* **TASK TO COMPLETE**: All lines from the entries below that contain the string "technological" should be copied out.
============================================================
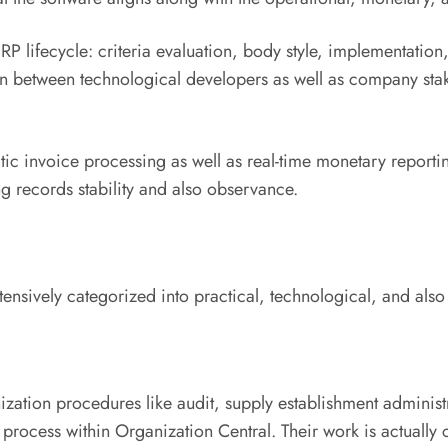
P lifecycle: criteria evaluation, body style, implementation, 
s in between technological developers as well as company st
invoice processing as well as real-time monetary reporting
ng records stability and also observance.
ensively categorized into practical, technological, and also
zation procedures like audit, supply establishment administr
cess within Organization Central. Their work is actually cer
============================================================
* **FINISHED EXERCISE**:
s in between technological developers as well as company st
ensively categorized into practical, technological, and also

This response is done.